Building a Linear Regression Model from Scratch in Python

Linear regression is one of the foundational algorithms of machine learning and data science. It’s a simple, yet powerful predictive modeling technique that allows for understanding relationships between variables. In the context of machine learning, linear regression uses the relationship data to forecast or predict the output.

In this article, we aim to lay a solid foundation for understanding linear regression, and how to implement it from scratch in Python. We also assume the reader has a basic understanding of Python and elementary concepts of statistics.

Table of Contents

1. Introduction
2. Understanding Linear Regression
   • Simple Linear Regression
   • Multiple Linear Regression
3. Mathematical Overview
4. Building a Linear Regression Model from Scratch
5. Implementation in Python
6. Testing the Model
7. Conclusion

Introduction

Python is a versatile language with a rich data science ecosystem. It provides an extensive array of libraries and tools for machine learning and data wrangling, but nothing quite hones your understanding of a subject like building from the ground up.

Let’s start by discussing what linear regression is.

Understanding Linear Regression

Linear regression is a type of regression analysis where the relationship between the dependent variable and the independent variable is linear. Here:

• Dependent Variable: The main factor that you’re trying to understand or predict.
• Independent Variable: The factors that you will leverage to understand or predict the dependent variable.

Simple Linear Regression

Simple linear regression uses one independent variable to explain or predict the outcome of the dependent variable Y, while more complex models include two or more independent variables.

Multiple Linear Regression

Multiple linear regression attempts to model the relationship between two or more features and a response by fitting a linear equation to observed data.

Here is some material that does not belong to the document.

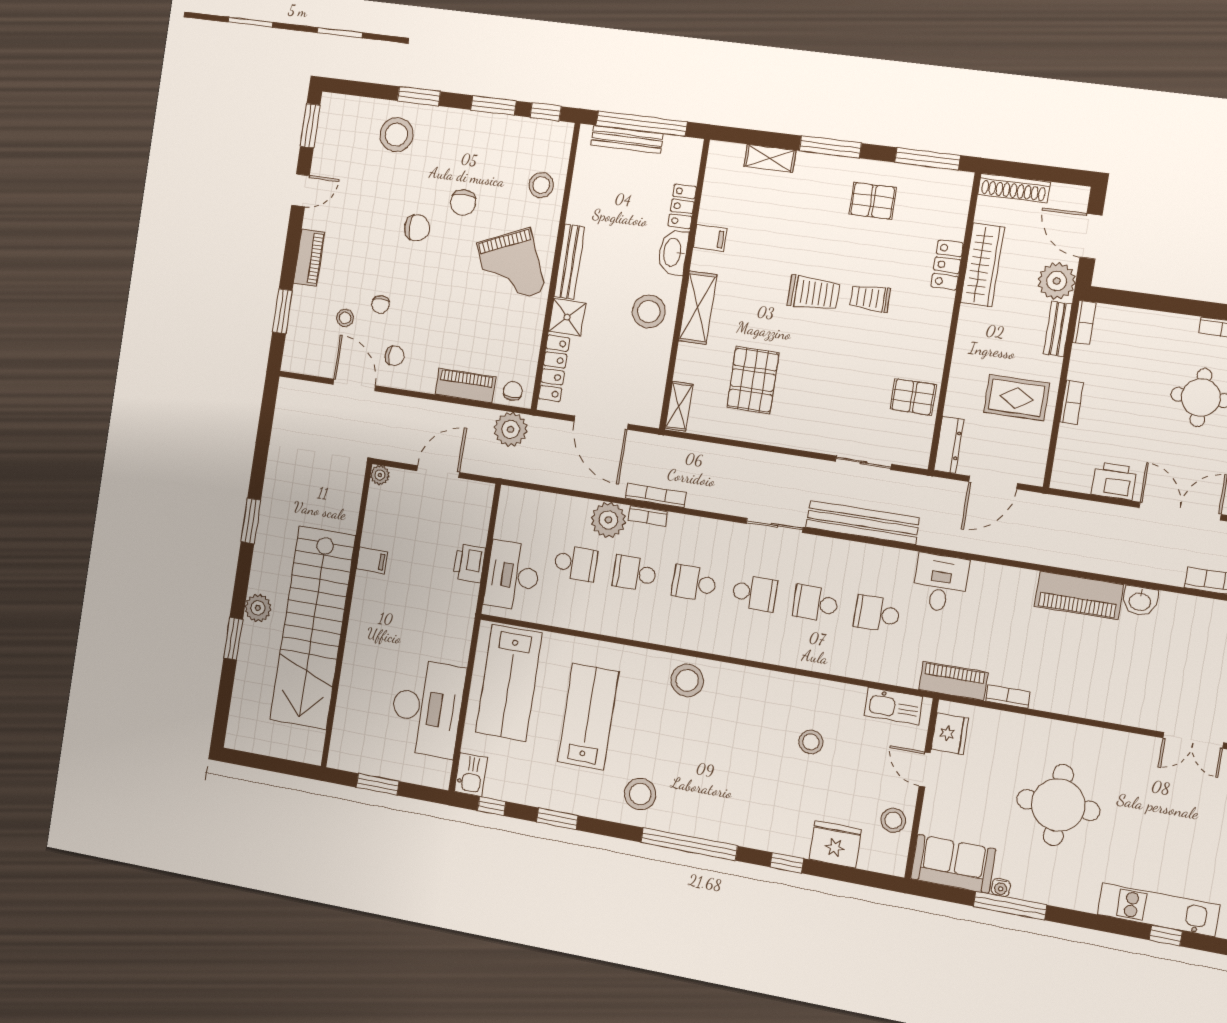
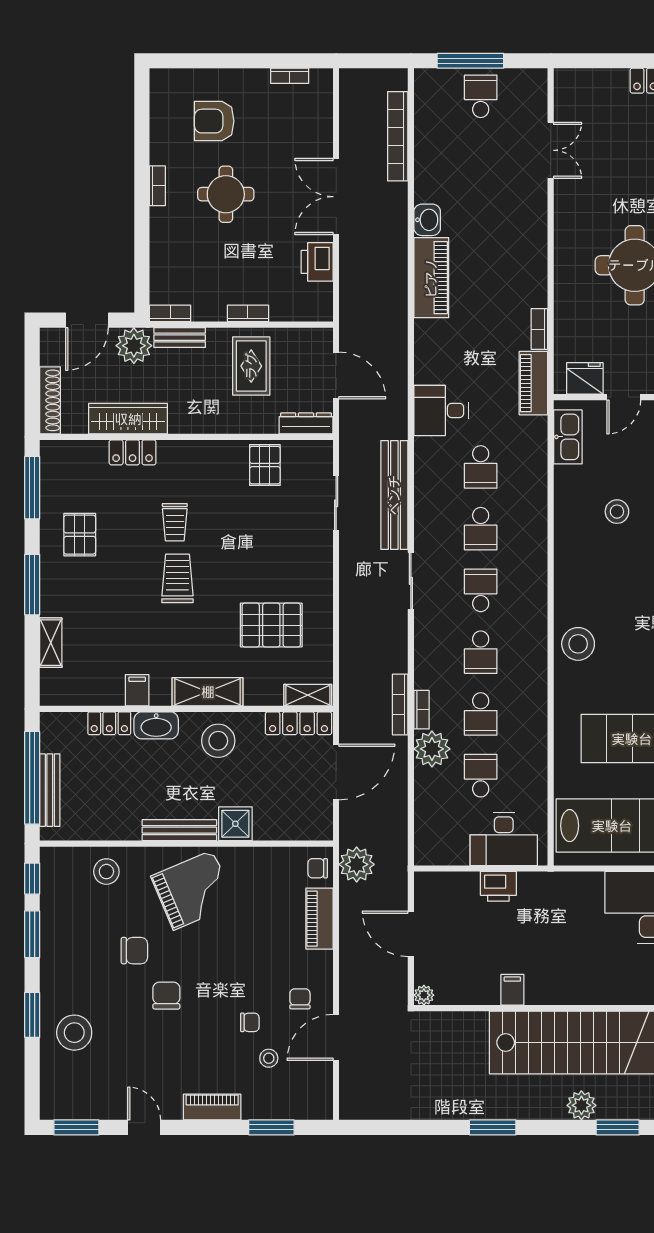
locker: (554, 368) -> (299, 723), moved, turned 180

Hence, a larger number of independent variables are associated with the dependent variables.

Mathematical Overview

The foundation of any linear regression model is the equation: y = mx + c.

However, in the case of multiple linear regression, the equation becomes y = m1x1 + m2x2 + m3x3 + ... + c where y is the dependent variable, m is the model coefficient, and c is the constant.

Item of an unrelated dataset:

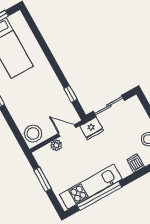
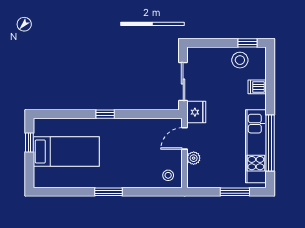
window: (71, 94) -> (105, 114), moved
stool: (33, 134) -> (168, 175), width x0.53, depth x0.53
window: (43, 179) -> (235, 192), moved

Linear Regression’s primary objective is to minimize the total sum of the squared difference between the actual value y and the value predicted by our model y predicted.

Building a Linear Regression Model from Scratch

Let’s walk through the steps to build a simple linear regression model from scratch.

Step 1 – Import the Required Libraries

Start by importing the required Python libraries. We will need NumPy for mathematical computations and matplotlib for plotting graphs.

import numpy as np
import matplotlib.pyplot as plt

Step 2 – Create Fake Data

For illustration purposes, let us create a fake dataset using NumPy.

np.random.seed(0)
x = 2 - 3 * np.random.normal(0, 1, 100)
y = x - 2 * (x ** 2) + 0.5 * (x ** 3) + np.random.normal(-3, 3, 100)
plt.scatter(x,y, s=10)
plt.show()

Step 3 – Transform the Dataset

To apply linear regression, we’ll need to convert the dataset into a column vector, which we’ll do using the reshape method. We also split the dataset into training and testing sets.

x = x[:, np.newaxis]
y = y[:, np.newaxis]

Step 4 – Building the Model

Our task is to find the best fit line for the given dataset. We will need two parameters m & c to define that line.

m = 0
c = 0

L = 0.01  # The learning Rate
epochs = 1000  # The number of iterations to perform gradient descent

n = float(len(x)) # Number of elements in x

# Performing Gradient Descent 
for i in range(epochs): 
  y_predicted = m*x + c  # The current predicted value of Y
  D_m = (-2/n) * sum(x * (y - y_predicted))  # Derivative wrt m
  D_c = (-2/n) * sum(y - y_predicted)  # Derivative wrt c
  m = m - L * D_m  # Update m
  c = c - L * D_c  # Update c

print (m, c)

Step 5 – Making Predictions

Now, we’ll use the linear model for prediction of future values.

y_predicted = m*x + c

Testing the Model

To see how well our model has performed and visually inspect the line of best fit we plot the values.

plt.scatter(x, y) 
plt.plot([min(x), max(x)], [min(y_predicted), max(y_predicted)], color='red')  # regression line
plt.show()

Conclusion

And there you have it! You have built a simple linear regression model completely from scratch in Python. It’s crucial to remember that linear regression is a starting point in prediction modeling, and linear relationships may not always exist in real-world scenarios! But for scenarios that do, it is a wonderfully simple predictive tool.

Remember, to be a better data scientist, it’s about understanding the gearing that powers the algorithms, not just knowing how to use sklearn’s built-in functions. Happy coding!